Children play ball every afternoon. Marinated in dust, they roam around the ground, chase and catch each other, hide and seek. What they lack in material wealth they have in tireless energy. They laugh their asses off for the mere fact of being children. They have no toys of any kind but that is no impediment to deprive themselves of having fun. Any object has the potential to be a toy, any motive is a perfect excuse to keep playing.
I extended my stay in Ondingui as much as I could, 5 days. I wanted to start building the oven by myself with Mabé and the neighbors, but to no avail. In the end, I had to commission the work and leave it paid for to the neighboring oven builder with whom I was finally able to meet. I was able to buy all the ingredients to make bread and leave a sort recipe written that indicates how to do it. This seemed more useful to me than to leave it to the fate of an immense task, such as waiting for Mabé to turn to another neighbor, a baker, to teach him how to make bread, or even less feasible, for the latter to approach them to explain how. I was able to mount drums to protect the flour from the mice and containers without rust to keep the oil. Finally, after long days of trying to explain the idea (and importance) behind saving money, I left in writing in a notebook how to manage the money I would leave with them to finally start the business and make it work. Mabé does not know how to read but his kid does.
This simple experience, so simple in theory, as building a small bread oven in a village in the Congo and trying to make work a simple business gave me a clear idea of the enormous complexity behind the great material backwardness of Africa. It is a dimension that encompasses, from the most intrinsic aspects of many Africans, to how they try to coexist (with their innate customs and traditions), in a world where the existential models of Western development have been imposed by force. There is no easy solution to this.
I left Ondingui with more questions than the answers I was able provide during those days. To this day I have not managed to get my contact in the village to be at the only point where the elusive mobile phone network signal reaches the moment I call it. Therefore I was never able to know if the oven has finally been built or not. Part of me wants to be optimistic and believe that yes, it has been built.
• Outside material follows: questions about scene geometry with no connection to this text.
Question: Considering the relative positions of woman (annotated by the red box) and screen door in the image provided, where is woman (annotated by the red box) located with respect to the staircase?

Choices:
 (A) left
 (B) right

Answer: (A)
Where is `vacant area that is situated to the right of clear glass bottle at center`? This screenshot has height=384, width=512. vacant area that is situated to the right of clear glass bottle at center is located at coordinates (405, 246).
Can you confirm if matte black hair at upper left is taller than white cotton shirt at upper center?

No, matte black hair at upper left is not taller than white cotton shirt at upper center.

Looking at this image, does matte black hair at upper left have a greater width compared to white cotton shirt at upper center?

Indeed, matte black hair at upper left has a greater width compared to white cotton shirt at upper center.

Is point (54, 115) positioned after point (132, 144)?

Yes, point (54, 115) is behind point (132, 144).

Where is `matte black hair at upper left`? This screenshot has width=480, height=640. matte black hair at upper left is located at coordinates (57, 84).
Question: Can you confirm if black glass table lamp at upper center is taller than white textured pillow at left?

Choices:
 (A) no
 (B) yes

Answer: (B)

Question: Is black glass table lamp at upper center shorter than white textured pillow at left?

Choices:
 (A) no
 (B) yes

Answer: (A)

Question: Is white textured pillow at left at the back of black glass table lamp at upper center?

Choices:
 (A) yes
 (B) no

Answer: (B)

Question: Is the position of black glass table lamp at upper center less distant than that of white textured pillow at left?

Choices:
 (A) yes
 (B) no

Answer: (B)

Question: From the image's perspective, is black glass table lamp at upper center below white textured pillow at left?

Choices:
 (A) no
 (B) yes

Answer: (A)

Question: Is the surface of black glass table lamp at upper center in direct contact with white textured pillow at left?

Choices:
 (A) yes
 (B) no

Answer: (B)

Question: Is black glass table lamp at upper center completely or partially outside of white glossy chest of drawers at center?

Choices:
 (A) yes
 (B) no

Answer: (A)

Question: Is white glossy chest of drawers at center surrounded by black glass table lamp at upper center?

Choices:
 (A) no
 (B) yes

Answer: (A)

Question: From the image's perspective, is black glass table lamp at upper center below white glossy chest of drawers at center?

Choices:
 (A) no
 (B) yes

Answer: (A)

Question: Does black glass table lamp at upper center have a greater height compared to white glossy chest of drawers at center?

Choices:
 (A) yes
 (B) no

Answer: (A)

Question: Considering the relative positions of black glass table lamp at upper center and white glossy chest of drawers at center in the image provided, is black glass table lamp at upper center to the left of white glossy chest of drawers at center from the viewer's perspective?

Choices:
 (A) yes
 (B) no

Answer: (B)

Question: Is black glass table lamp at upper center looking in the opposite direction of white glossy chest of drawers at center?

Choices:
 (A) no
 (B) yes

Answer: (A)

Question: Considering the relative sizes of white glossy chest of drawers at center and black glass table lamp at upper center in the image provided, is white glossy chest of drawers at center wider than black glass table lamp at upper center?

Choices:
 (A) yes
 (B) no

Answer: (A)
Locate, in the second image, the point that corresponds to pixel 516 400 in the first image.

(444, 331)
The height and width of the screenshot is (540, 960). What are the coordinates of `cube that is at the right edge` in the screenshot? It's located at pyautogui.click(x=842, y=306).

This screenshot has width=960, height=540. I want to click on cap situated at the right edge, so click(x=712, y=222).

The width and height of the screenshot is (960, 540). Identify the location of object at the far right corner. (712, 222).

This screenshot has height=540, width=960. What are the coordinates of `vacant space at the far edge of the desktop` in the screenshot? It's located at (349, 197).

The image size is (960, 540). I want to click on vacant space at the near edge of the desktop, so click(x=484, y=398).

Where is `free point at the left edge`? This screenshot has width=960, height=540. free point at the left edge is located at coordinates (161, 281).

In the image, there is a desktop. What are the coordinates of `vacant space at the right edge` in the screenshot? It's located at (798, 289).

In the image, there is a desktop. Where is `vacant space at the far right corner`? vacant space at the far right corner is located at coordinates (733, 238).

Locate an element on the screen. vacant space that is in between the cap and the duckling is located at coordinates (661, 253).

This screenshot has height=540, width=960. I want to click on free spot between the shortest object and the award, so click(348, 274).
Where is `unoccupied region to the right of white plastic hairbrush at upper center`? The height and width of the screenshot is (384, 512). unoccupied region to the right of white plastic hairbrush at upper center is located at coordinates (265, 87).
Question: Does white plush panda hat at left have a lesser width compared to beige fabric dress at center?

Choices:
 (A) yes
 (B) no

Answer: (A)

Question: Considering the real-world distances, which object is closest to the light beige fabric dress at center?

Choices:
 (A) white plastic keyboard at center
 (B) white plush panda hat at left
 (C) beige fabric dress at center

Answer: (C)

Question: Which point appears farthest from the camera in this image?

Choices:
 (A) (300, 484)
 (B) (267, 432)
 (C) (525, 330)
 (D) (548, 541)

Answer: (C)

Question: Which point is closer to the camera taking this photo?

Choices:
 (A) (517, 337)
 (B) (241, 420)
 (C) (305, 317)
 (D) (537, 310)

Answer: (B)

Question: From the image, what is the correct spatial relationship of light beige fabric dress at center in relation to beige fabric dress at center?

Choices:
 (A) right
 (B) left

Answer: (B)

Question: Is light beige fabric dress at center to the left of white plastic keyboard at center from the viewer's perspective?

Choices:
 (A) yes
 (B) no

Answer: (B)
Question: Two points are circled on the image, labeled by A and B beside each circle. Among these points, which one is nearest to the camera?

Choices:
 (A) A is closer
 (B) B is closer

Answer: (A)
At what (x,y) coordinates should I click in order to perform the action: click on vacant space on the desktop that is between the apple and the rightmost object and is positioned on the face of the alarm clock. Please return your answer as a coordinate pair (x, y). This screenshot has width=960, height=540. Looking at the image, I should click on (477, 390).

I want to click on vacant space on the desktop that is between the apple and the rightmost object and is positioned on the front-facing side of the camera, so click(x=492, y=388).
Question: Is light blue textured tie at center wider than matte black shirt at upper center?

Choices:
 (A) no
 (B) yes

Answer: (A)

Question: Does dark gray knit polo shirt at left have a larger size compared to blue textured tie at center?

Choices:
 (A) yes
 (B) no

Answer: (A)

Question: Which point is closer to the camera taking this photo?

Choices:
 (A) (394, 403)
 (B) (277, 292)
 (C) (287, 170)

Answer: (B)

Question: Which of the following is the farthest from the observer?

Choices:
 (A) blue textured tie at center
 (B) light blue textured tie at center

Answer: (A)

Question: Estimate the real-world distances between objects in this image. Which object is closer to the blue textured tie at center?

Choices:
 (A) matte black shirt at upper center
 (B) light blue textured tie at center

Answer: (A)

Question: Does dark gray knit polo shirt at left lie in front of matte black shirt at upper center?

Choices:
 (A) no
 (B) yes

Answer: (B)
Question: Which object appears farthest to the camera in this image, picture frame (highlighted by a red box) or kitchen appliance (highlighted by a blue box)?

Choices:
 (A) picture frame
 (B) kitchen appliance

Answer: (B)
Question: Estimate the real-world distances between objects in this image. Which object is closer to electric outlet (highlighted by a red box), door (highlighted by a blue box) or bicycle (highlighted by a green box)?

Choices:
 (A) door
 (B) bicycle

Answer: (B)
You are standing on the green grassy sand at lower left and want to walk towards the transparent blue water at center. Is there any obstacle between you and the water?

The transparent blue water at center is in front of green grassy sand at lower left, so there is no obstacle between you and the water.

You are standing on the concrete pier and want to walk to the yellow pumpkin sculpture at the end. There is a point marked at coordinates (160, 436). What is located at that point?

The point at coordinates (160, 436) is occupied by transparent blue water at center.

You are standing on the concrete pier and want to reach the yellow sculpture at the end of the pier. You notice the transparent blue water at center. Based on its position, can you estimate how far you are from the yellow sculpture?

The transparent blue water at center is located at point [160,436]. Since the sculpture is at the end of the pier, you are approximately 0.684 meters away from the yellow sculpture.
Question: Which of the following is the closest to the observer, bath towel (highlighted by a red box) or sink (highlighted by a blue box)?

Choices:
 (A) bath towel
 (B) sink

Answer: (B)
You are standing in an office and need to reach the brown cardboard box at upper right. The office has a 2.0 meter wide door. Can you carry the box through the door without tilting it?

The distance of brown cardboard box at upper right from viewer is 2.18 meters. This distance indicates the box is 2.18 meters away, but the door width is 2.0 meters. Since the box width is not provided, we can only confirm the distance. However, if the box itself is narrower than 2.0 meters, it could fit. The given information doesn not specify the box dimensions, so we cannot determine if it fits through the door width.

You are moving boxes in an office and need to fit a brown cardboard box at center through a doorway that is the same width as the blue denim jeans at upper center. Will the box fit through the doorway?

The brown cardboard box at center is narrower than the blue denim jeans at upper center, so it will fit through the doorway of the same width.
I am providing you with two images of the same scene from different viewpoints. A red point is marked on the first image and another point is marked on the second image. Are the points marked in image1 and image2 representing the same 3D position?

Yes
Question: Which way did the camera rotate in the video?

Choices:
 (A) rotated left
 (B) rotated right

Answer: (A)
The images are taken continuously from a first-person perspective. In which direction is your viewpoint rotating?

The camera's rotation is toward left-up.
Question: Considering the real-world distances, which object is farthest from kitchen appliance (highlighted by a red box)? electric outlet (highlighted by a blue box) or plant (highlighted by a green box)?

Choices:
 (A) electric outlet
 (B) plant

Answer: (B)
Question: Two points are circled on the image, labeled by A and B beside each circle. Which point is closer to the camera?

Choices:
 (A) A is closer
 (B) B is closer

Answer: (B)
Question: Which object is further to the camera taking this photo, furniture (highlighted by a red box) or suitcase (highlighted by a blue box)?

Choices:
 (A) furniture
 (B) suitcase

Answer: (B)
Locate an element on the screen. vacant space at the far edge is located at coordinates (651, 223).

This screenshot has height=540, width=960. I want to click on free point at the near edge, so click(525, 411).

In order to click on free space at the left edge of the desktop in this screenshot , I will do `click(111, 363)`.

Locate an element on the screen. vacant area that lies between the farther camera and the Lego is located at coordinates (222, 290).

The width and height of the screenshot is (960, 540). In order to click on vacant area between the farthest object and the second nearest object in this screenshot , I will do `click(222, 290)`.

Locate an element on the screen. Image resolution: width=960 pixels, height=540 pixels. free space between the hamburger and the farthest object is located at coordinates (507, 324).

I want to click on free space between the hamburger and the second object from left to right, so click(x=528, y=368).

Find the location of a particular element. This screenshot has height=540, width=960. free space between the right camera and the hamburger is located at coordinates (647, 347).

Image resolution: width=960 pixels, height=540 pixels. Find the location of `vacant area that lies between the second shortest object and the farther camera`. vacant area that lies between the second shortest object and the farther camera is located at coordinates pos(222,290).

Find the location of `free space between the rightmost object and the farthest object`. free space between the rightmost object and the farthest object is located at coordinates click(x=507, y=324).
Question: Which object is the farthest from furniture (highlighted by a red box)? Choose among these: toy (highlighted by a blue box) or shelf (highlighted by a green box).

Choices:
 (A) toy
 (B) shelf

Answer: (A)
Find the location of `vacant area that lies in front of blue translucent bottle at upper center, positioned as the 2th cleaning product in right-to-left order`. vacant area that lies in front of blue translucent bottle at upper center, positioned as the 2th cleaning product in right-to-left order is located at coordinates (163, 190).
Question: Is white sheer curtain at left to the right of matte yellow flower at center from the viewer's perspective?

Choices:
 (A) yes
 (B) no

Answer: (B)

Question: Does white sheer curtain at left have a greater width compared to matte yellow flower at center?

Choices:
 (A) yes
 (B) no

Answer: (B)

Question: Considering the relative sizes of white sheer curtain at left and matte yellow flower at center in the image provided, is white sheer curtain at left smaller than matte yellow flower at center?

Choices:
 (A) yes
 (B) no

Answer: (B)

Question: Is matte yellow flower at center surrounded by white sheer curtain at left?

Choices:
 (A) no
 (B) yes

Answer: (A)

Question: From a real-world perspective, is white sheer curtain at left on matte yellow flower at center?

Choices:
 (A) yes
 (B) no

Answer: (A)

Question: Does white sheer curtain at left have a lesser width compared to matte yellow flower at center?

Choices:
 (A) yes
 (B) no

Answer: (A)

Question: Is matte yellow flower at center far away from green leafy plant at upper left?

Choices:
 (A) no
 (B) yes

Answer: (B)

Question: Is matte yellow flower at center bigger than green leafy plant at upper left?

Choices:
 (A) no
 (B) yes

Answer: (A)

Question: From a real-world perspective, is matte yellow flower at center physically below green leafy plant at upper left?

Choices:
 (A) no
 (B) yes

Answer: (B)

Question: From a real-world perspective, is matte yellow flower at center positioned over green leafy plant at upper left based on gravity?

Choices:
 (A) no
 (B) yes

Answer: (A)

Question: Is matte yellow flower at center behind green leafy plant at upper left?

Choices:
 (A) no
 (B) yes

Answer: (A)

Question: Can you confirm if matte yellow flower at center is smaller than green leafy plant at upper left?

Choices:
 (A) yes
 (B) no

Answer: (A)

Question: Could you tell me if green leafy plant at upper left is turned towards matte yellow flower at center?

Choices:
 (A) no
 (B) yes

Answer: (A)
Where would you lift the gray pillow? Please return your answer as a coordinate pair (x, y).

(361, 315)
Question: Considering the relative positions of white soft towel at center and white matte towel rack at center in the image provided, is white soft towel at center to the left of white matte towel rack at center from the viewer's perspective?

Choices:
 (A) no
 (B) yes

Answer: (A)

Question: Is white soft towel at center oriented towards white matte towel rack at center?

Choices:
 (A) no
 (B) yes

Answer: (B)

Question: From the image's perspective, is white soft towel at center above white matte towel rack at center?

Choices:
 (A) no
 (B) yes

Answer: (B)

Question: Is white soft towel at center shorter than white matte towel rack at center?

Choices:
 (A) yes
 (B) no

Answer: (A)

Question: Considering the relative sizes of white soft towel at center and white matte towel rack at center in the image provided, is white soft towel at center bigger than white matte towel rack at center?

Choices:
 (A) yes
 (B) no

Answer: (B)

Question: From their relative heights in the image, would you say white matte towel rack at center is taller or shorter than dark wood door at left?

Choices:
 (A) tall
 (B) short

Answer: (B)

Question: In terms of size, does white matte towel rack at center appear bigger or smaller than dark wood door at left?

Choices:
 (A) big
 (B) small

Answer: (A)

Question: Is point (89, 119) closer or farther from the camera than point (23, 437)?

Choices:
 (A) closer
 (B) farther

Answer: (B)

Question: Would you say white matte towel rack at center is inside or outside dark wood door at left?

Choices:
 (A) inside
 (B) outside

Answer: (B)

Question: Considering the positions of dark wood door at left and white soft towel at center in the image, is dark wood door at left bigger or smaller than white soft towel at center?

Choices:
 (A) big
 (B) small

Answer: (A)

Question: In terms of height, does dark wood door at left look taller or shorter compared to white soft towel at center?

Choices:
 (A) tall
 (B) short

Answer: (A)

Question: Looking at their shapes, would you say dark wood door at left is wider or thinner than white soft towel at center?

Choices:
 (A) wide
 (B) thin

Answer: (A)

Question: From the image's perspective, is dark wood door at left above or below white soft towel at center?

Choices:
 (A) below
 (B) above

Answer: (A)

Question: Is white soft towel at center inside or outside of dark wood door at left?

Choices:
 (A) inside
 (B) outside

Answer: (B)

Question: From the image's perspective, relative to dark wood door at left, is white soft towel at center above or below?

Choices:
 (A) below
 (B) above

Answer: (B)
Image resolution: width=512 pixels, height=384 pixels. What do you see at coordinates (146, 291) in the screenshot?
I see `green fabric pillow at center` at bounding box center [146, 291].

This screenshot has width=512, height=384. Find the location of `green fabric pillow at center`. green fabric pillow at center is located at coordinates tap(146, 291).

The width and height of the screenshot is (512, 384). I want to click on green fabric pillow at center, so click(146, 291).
But my more down-to-earth side tells me that nothing has changed, that the money has vanished in the needs (and not so much needs) of the moment, that the ingredients were spoiled, and that the oven builder never bothered to get to the bakery to do his job.
Be that as it may, I have learned much from this experience, and if there is one thing I have never lacked, it is to have been treated and received with the deepest affection by people who have nothing but who do all they can within their limitations to live with dignity the hard life they've been born to live. More importantly, whatever they may lack, nothing prevents them from living with a broad smile on their faces. That leads me to think that I do not know if it is me who has more to learn from them, than they have to learn from me. I prefer to believe that the reality is that we both have a lot to learn from each other. Now, it is time to cross Gabon and enter the jungle.